UFC 146 Odds and Predictions: Dos Santos vs. Mir
by Scott Johnson - 5/23/2012
The combined weight of the 10 UFC heavyweight fighters that will comprise the main card of the promotion’s next event, UFC 146, is an unearthly 2,446 pounds. Headlining this heavyweight lineup will be the newly-crowned UFC 265-pound champion Junior ‘Cigano’ Dos Santos (-500 at Bovada). This will be Dos Santos’ first title defense and opposing the champion will be Frank Mir (+350), who will be appearing in his fifth UFC title fight.
Mir made his UFC debut in 2001 and seven fights later he defeated Tim Sylvia at UFC 48 to capture the title. Unfortunately for Mir, a motorcycle accident ended his title run and he did not appear in another title fight until 2008 when he defeated Dos Santos’s teacher, Antonio Rodrigo Nogueira, to earn the interim title. Mir dropped fights against Shane Carwin and Brock Lesnar the next two times the gold was on the line, and now here he is for potentially his final shot at the championship.

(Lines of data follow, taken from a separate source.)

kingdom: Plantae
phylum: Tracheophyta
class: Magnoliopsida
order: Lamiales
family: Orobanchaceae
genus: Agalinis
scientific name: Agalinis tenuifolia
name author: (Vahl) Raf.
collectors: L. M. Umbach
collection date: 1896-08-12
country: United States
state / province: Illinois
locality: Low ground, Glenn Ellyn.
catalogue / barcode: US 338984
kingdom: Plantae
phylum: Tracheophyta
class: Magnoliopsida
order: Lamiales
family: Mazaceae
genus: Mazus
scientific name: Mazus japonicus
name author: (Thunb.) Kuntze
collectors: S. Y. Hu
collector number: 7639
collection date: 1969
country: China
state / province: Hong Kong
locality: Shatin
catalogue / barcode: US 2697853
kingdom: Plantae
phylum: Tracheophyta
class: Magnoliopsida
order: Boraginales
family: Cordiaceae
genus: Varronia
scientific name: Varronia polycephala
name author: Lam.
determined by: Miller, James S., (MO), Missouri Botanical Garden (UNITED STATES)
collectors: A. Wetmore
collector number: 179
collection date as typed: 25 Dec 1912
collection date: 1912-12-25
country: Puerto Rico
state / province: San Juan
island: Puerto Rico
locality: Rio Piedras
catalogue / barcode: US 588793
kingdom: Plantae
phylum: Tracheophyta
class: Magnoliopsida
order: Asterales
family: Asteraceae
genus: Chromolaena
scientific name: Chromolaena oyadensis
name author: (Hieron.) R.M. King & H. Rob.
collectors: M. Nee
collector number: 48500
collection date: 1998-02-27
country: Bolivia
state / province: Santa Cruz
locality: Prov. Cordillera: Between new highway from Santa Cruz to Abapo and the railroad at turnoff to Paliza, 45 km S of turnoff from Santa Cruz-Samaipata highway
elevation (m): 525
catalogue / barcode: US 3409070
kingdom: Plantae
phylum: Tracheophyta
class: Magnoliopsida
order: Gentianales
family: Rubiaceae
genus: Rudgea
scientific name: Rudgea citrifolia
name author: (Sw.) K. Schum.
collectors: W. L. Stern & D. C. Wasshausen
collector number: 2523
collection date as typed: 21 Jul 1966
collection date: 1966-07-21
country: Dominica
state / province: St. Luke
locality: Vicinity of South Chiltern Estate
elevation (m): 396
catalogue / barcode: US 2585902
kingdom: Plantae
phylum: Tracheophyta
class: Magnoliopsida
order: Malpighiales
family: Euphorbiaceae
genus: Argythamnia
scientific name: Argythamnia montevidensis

JDS put together an impressive run to the title by defeating heavily favoured Fabricio Werdum in his promotional debut, and six wins later he found himself matched up with Cain Velasquez on the first-ever “UFC on Fox” telecast where he quickly dispatched of Velasquez to take his place atop the division.
Comparing win totals, the champion’s striking is the key element of his offensive game with 10 of his 14 wins coming by way of knockout, including KO victories over the aforementioned Velasquez, Gabriel Gonzaga, Gilbert Yvel and Stefan Struve. Against the heavy-handed Carwin, Dos Santos put his impressive hand speed, fast footwork, and damaging combinations on display. Dos Santos out-landed Carwin 104 to 22, bouncing around the cage avoiding Carwin’s bombs while peppering him with his own arsenal and leaving Shane battered and bloodied.
Mir has had equally as brutal experiences inside the cage, including a pair of wins by submission in which he left his opponent’s appendage badly broken. Overall, the challenger has nine victories by submission (seven in the UFC), and when he won the title he snapped Tim Sylvia’s arm after the champ refused to tap when Frank locked in the armbar. More recently, Mir defeated Big Nog in their rematch via kimura, breaking the Brazilian’s arm again because of a refusal to tap out.
Mir’s striking has been improving and Junior does train with some incredibly talented ground practitioners, but in all reality the champion will want to focus on keeping this fight standing while the challenger’s focus should primarily be on taking his opponent to the ground.
The ability of these two competitors to get their opponent to their particular area of dominance is where the disparities begin to appear. Mir doesn’t have an elite-level wrestling game, and even though he displayed some excellent throws against Roy Nelson he needed to control his opponent against the cage in order to set them up, something that no one has been able to do with Junior. In fact, JDS has been able to stop all but two takedown attempts in his Octagon career, and on those two occasions he was able to spring back to his feet almost immediately. If Mir is going to be able to implement his ground game he will need to accomplish something that no one else has done against Junior.
Conversely, Mir has had issues with dangerous power strikers. Over his career he has been knocked out five times, and against Nogueira he was clearly rocked prior to taking the fight to the ground. If Mir is unable to figure something out and take Dos Santos to the ground he will join the long list of fighters that have been forced to compete with JDS on the feet, which is not a recipe for success.
For this fight Frank Mir is going to have put together a near-perfect gameplan to both avoid Dos Santos’s power and set up his takedowns. Mir is a veteran of the sport and one of the most intelligent fighters in game today, but considering Mir’s opponents land an average of 59 percent of their strikes equating to 3.54 strikes absorbed per minute, I struggle to believe the Heavyweight with the best all around boxing skills isn’t going to land eventually. As a result, Junior Dos Santos is the pick here to emerge victorious.
From a betting standpoint JDS isn’t overly enticing at -500, but there are a few other options. Considering most heavyweight fights rarely go the distance, a bet on the round total to go ‘under’ is a decent investment. In addition, taking JDS to win by knockout is a solid bet and probably the greatest return would be on the champion to win inside the first round, which is something that he has done on five occasions in seven UFC fights.